Dealing With Software Upgrades

Theoretically, software upgrades are not considered a major issue, provided that the upgrade is well – planned and implemented with the help of an experienced IT team.

However, when it comes to enterprise wide software upgrades, the possibilities of technical glitches, disruption of organisation’s functioning across branches and its services can’t be ruled out. And there has been such instances in the past in India and elsewhere.

For instance, Punjab National Bank (PNB) – a public sector undertaking (PSU) bank in March 2018 had to issue a clarification against a media report claiming the bank’s branches and ATMs were facing issues because of the technology upgrade from Finacle 7 to 10 versions .

The bank although clarified that there was no issue with the software upgrade but it did try to explain a a co-relation between its large data base, the bank’s size with the software upgrade process.

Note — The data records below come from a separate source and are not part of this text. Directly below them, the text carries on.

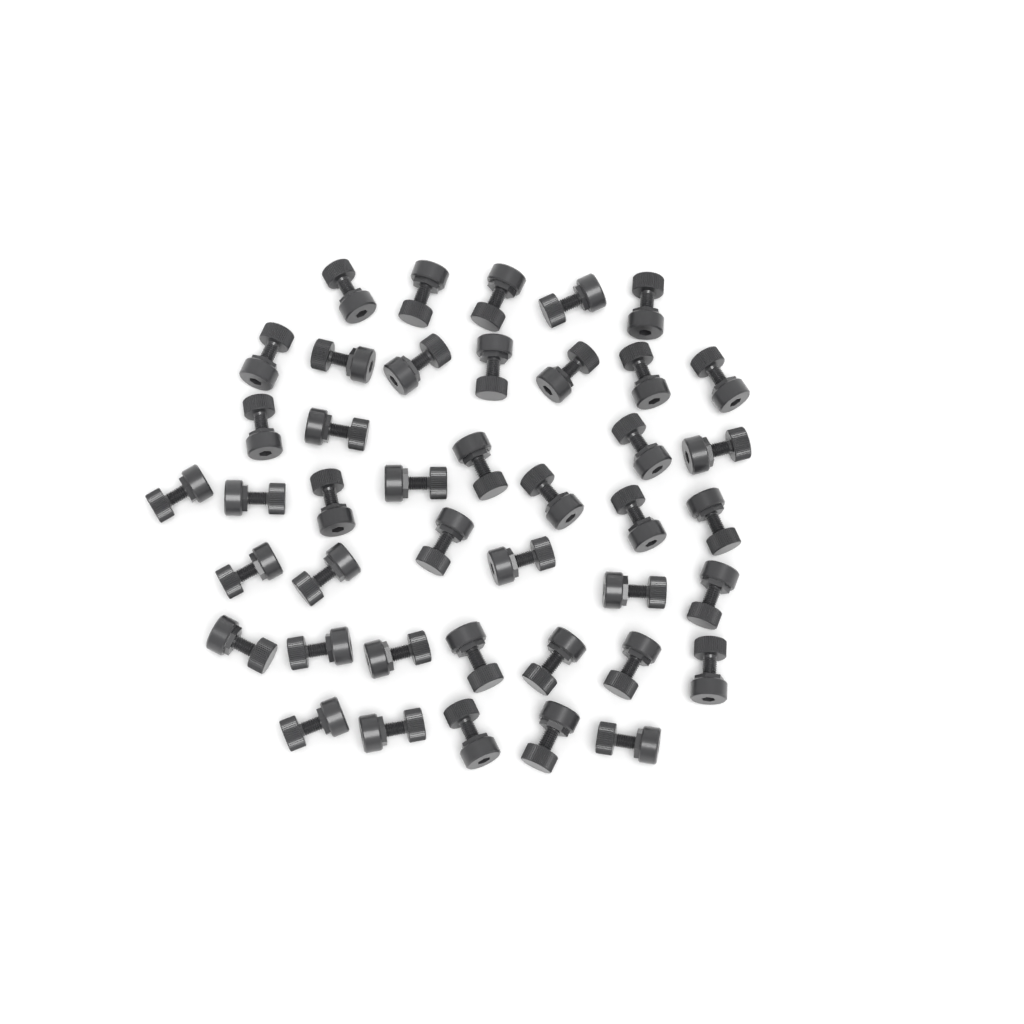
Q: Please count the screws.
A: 42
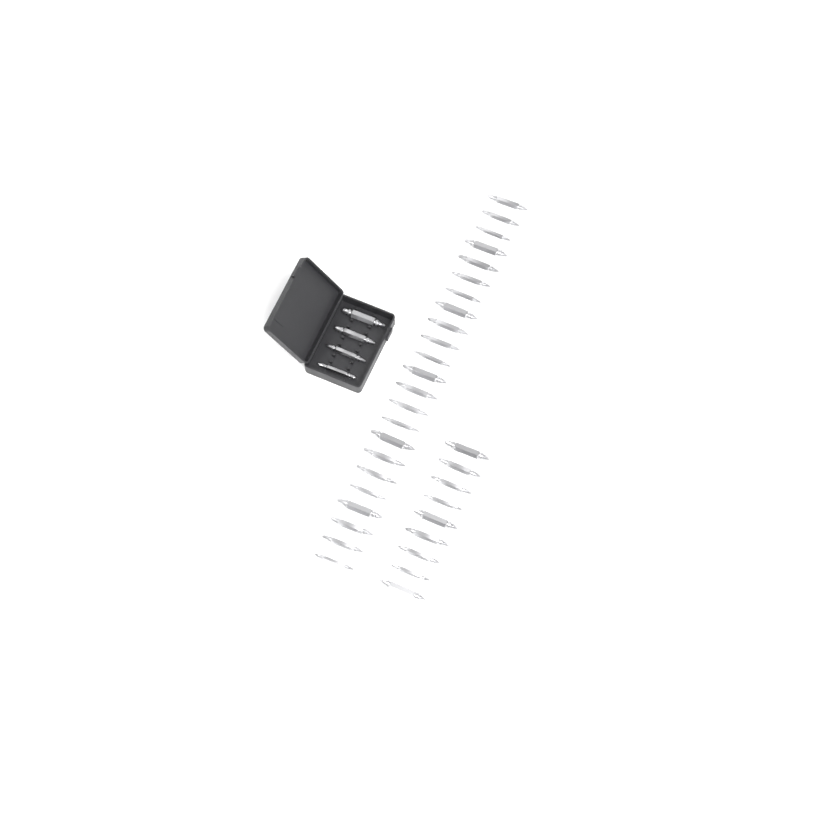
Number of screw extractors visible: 36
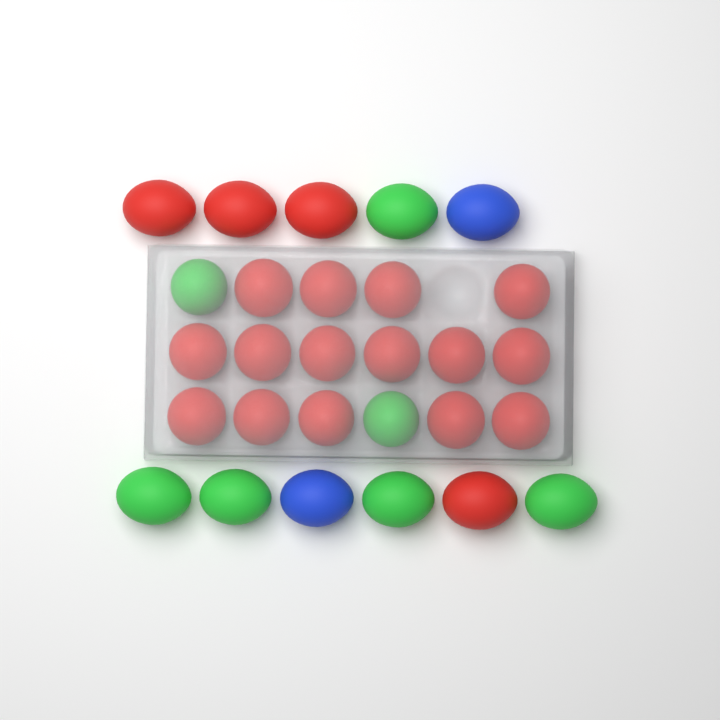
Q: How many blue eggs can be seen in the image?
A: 2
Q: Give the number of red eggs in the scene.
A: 19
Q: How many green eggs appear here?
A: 7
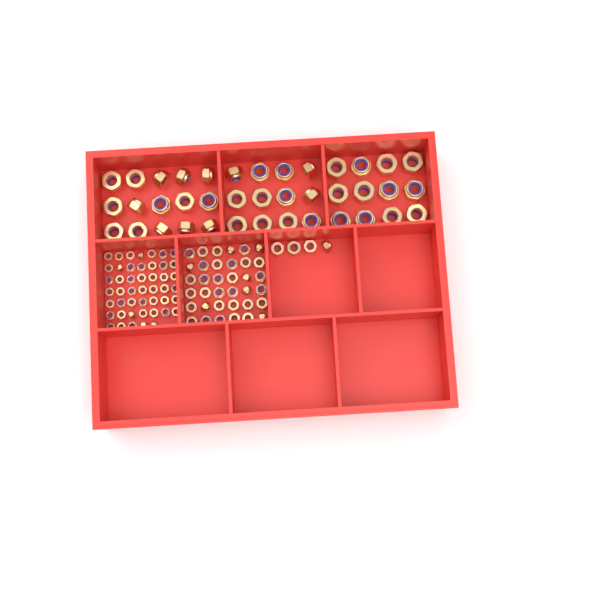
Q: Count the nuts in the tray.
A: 126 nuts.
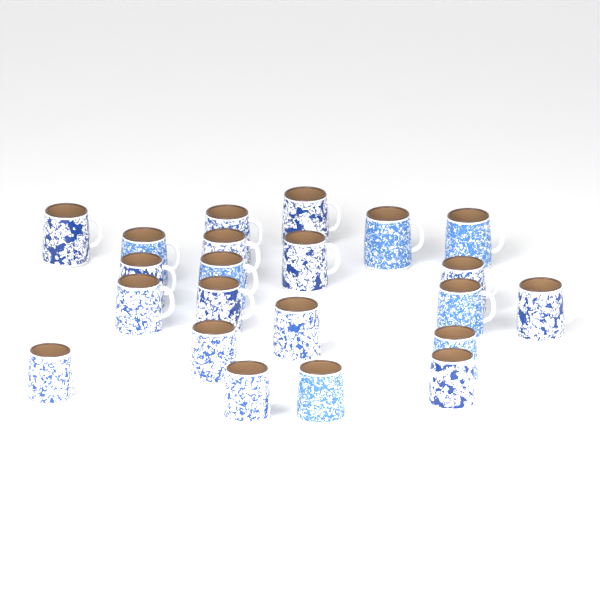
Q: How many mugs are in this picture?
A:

“Several things had to be achieved prior to the planned upgrade. Since the conceptualisation of upgradation of Finacle 10 involves a lot many activities, including several rounds of testing, end-user trainings and several rounds of mock drills to inculcate the confidence of the end user in the branches across the country,” PNB had said in the statement.

Perhaps, PNB’s statement is short but it does explain a lot things that are involved in the software upgrade process in a bank right from the conceptualisation to execution and other aspects.

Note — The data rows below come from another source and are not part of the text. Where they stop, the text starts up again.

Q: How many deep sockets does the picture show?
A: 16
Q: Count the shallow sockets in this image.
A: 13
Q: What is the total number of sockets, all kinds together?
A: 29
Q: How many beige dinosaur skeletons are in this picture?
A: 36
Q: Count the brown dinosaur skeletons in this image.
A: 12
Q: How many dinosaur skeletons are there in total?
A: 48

Software Upgrades – Not A ‘Tech Walk’

While, PNB’s software upgrade was within an organisation, but in the case of this on-going merger that involved relatively two mid size banks with a substantially large bank, the upgrade of Finacle software is more likely to be a complex and exhaustive exercise.

The end-to-end software upgrade could easily take around one and a half to two months or even longer duration followed by the integration of different applications such as internet and mobile banking applications, other software systems and tools, security layers and web interfaces both at the back and front-end.

Besides, the bigger challenge lies in the integration of huge volumes of data base along the connecting the data centres, disaster recovery (DR) sites, networks and IT infrastructure across the three banks and also ensuring the normal functioning and services aren’t disrupted.

The time factor in this entire end-to-end software upgrade process coupled with network and IT infrastructure integration would highly rely on the size and scale of the IT team as well as the implementation partners and their competency and experience.